Nel mese di dicembre 2014 la sua applicazione, Reflex Camera, è stata la più scaricata in Italia e al quinto posto nella classifica giapponese, dopo la pubblicazione di un fortunato articolo su una rivista nipponica di settore che ha fatto lievitare i download nel Paese asiatico. «Circa tre mesi fa sono stato contattato da Apple per mettere in promozione le mie applicazioni in India, Messico e Indonesia». Secondo Fulvio «il trucco è scoprire la chiave di vendita e capire come funziona lo store. Nel caso di Reflex Camera ho pensato che tutti amano fare fotografie, ma non c’era ancora un’applicazione che trasformasse la fotocamera del telefono in una reflex». Ed è questo il vantaggio di Reflex Camera/DSLR, che trasferisce tutte le potenzialità di una vera fotocamera digitale – diaframma, tempi di esposizione, sensibilità ISO eccetera – nell’equivalente dello smartphone, il cui ultimo aggiornamento introduce il supporto video a 4k e il supporto 3D Touch.

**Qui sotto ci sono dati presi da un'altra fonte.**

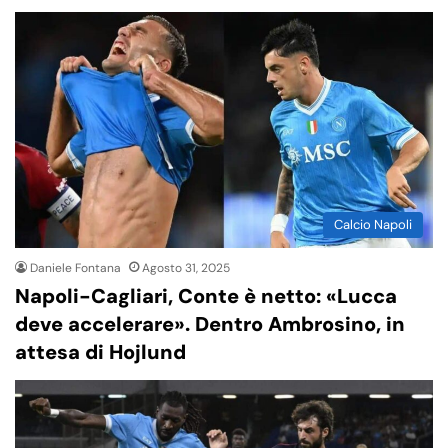
Calcio Napoli
Daniele Fontana
Agosto 31, 2025
Napoli-Cagliari, Conte è netto: «Lucca
deve accelerare». Dentro Ambrosino, in
attesa di Hojlund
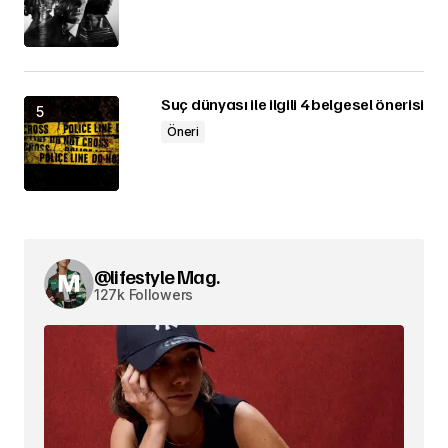
Suç dünyası ile ilgili 4 belgesel önerisi
Öneri
@lifestyle Mag.
127k Followers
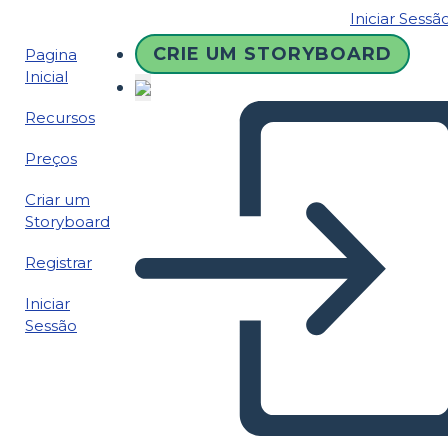
Iniciar Sessã
CRIE UM STORYBOARD
Pagina
Inicial
Recursos
Preços
Criar um
Storyboard
Registrar
Iniciar
Sessão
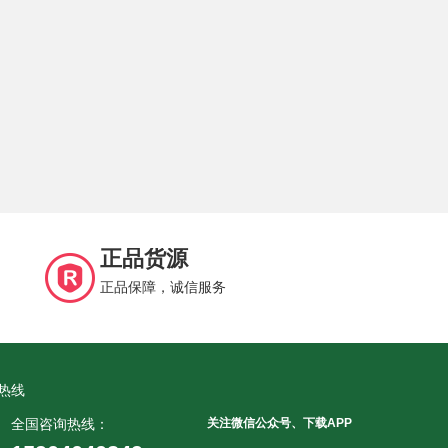
正品货源
正品保障，诚信服务
热线
全国咨询热线：
关注微信公众号、下载APP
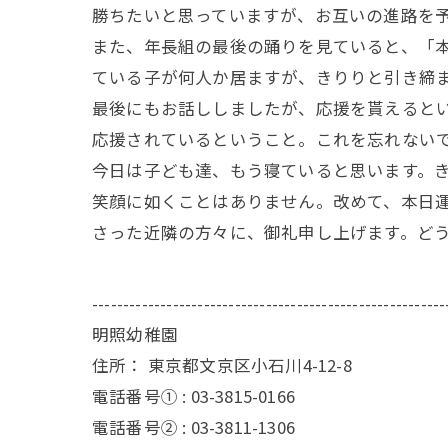
勝ちたいと思っていますが、お互いの進路を
また、年長組の最後の踊りを見ていると、「
ている子が何人か居ますが、きりりと引き締
最後にもお話ししましたが、応援を貰えると
応援されているということ。これを忘れない
今日は子ども達、もう寝ていると思います。
笑顔に如くことはありません。改めて、本日
さった近隣の方々に、御礼申し上げます。ど
---------------------------------------------------------
明照幼稚園
住所：
東京都文京区小石川4-12-8
電話番号① :
03-3815-0166
電話番号② :
03-3811-1306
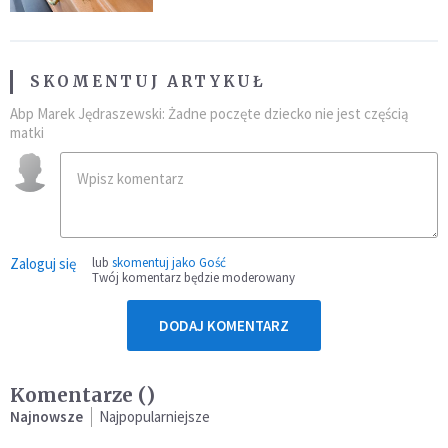
SKOMENTUJ ARTYKUŁ
Abp Marek Jędraszewski: Żadne poczęte dziecko nie jest częścią
matki
Zaloguj się
lub
skomentuj jako Gość
Twój komentarz będzie moderowany
DODAJ KOMENTARZ
Komentarze (
)
Najnowsze
Najpopularniejsze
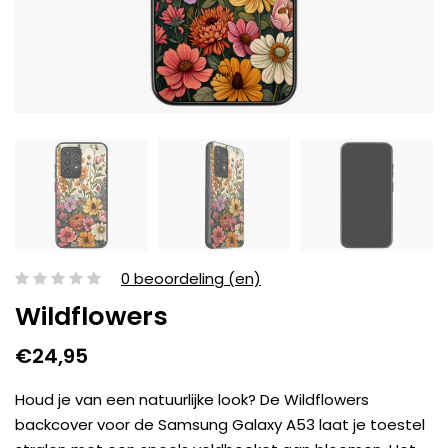
0 beoordeling (en)
Wildflowers
€24,95
Houd je van een natuurlijke look? De Wildflowers
backcover voor de Samsung Galaxy A53 laat je toestel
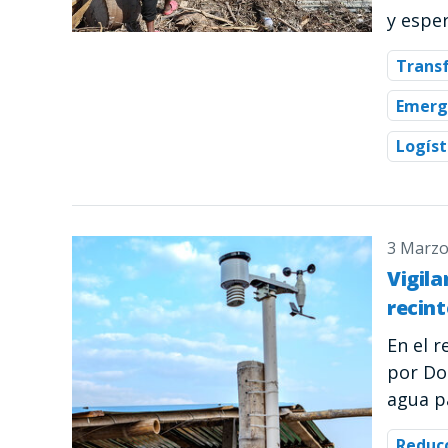
y espe
Trans
Emerg
Logíst
3 Marzo
Vigila
recin
En el 
por Do
agua p
Reducc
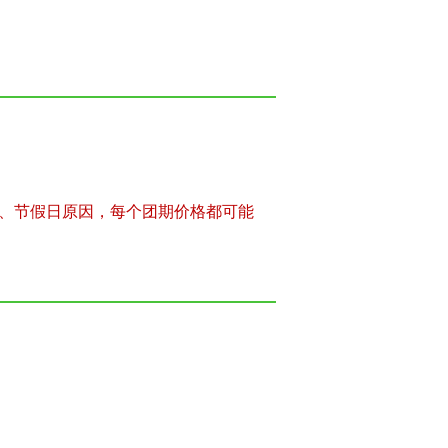
、节假日原因，每个团期价格都可能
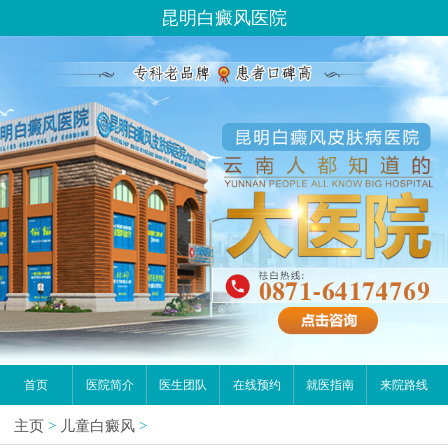
昆明白癜风医院
首页
医院简介
医生团队
在线预约
就医指南
来院路线
主页
>
儿童白癜风
>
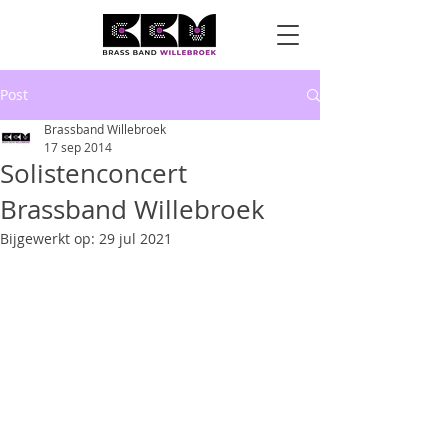
Post
Brassband Willebroek
17 sep 2014
Solistenconcert
Brassband Willebroek
Bijgewerkt op:
29 jul 2021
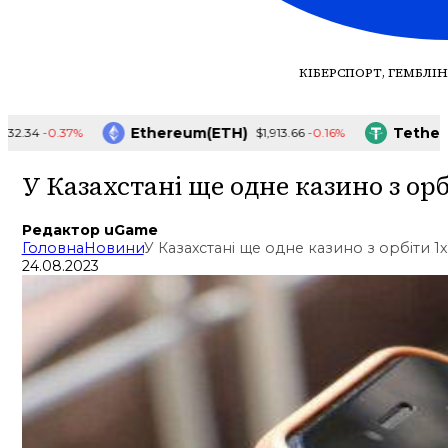
КІБЕРСПОРТ, ГЕМБЛІН
Ethereum(ETH)
Tether(US
-0.37%
-0.16%
34
$1,913.66
У Казахстані ще одне казино з ор
Редактор uGame
Головна
Новини
У Казахстані ще одне казино з орбіти 
24.08.2023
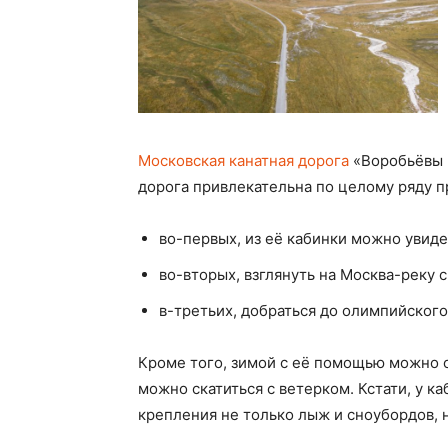
Московская канатная дорога
«Воробьёвы 
дорога привлекательна по целому ряду п
во-первых, из её кабинки можно увид
во-вторых, взглянуть на Москва-реку 
в-третьих, добраться до олимпийског
Кроме того, зимой с её помощью можно о
можно скатиться с ветерком. Кстати, у к
крепления не только лыж и сноубордов, 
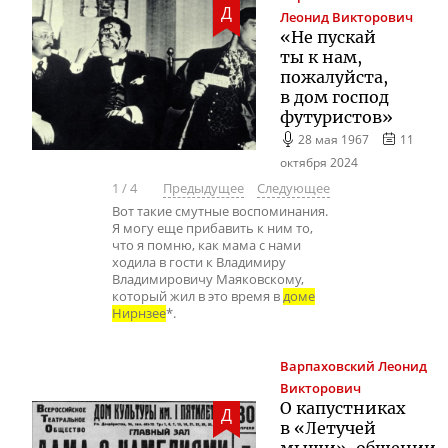
Д
Леонид Викторович
«Не пускай
ты к нам,
пожалуйста,
в дом господ
футуристов»
28 мая 1967
11
октября 2024
1
/
4
Предыдущее
Следующее
Вот такие смутные воспоминания.
Я могу еще прибавить к ним то,
что я помню, как мама с нами
ходила в гости к Владимиру
Владимировичу Маяковскому,
который жил в это время в
доме
Нирнзее
*.
Варпаховский
Леонид
Викторович
О капустниках
Д
в «Летучей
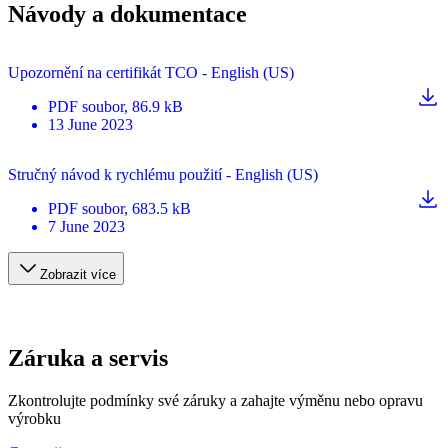
Návody a dokumentace
Upozornění na certifikát TCO - English (US)
PDF
soubor
, 86.9 kB
13 June 2023
Stručný návod k rychlému použití - English (US)
PDF
soubor
, 683.5 kB
7 June 2023
Zobrazit více
Záruka a servis
Zkontrolujte podmínky své záruky a zahajte výměnu nebo opravu
výrobku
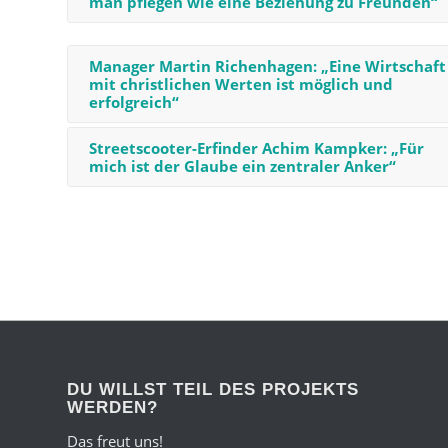
man pflegen wie eine Beziehung zu Freunden“
Manager Martin Richenhagen: „Eine Wirtschaft
mit christlichen Werten ist möglich und
erfolgreich“
Streetscooter-Erfinder Achim Kampker: „Für
mich ist der Glaube ein zentraler Anker“
DU WILLST TEIL DES PROJEKTS
WERDEN?
Das freut uns!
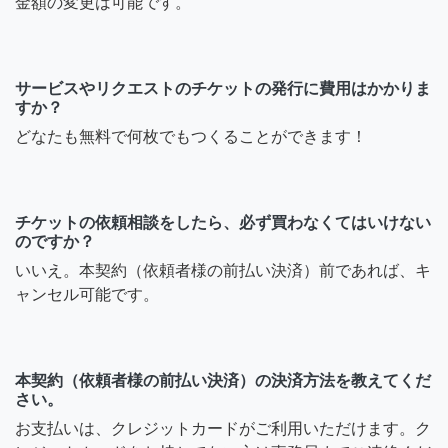
金額の変更は可能です。
サービスやリクエストのチケットの発行に費用はかかりま
すか？
どなたも無料で何枚でもつくることができます！
チケットの依頼相談をしたら、必ず買わなくてはいけない
のですか？
いいえ。本契約（依頼者様の前払い決済）前であれば、キ
ャンセル可能です。
本契約（依頼者様の前払い決済）の決済方法を教えてくだ
さい。
お支払いは、クレジットカードがご利用いただけます。ク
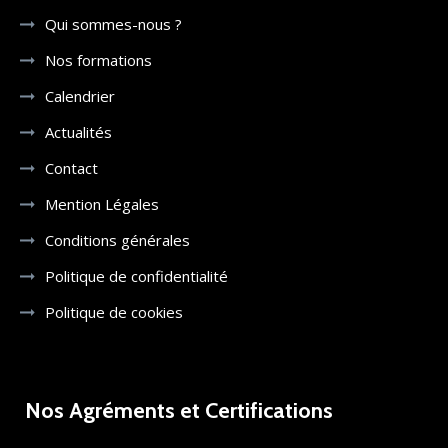
Qui sommes-nous ?
Nos formations
Calendrier
Actualités
Contact
Mention Légales
Conditions générales
Politique de confidentialité
Politique de cookies
Nos Agréments et Certifications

Fulvio spiega quello che è «un lavoro a tutti gli effetti. Faccio solo questo – precisa -, progetto un’applicazione, la invio alla Apple dove finisce in coda in attesa di revisione. Una volta testata e approvata, viene messa in vendita. In questo modo non ho sofferto la crisi economica: lavoro da casa, nella mia città, Agrigento, dove mi piace vivere, ma mi rapporto con un mercato mondiale. Non dipendo da nessuno. In questo lavoro ci devi sbattere la testa finché non ottieni quello che vuoi e, sapendoti muovere, è un settore in cui puoi avere fortuna».

E il rapporto con l’università? «Non mi voglio paragonare a Steve Jobs o Mark Zuckerberg, ma la filosofia è la stessa. Se hai un’idea che bolle in pentola perché aspettare per tre o cinque anni la laurea quando la puoi realizzare con i tuoi mezzi? Nel mio curriculum pesa di più l’esperienza di programmatore rispetto un titolo di studio. Non che l’università fosse una perdita di tempo, ma rispetto alle aspettative che avevo, mi sono reso conto che la mia strada era un’altra». Fulvio guarda già oltre. «Sto aprendo una software house. Ho messo su un team di sviluppatori per realizzare applicazioni e software, per smartphone e non solo, su commissione. In questo momento ci stiamo concentrando sulla VR – Realtà aumentata o Virtuale, visore e periferiche per interagire con essa – al fine di implementarla nei dispositivi smart».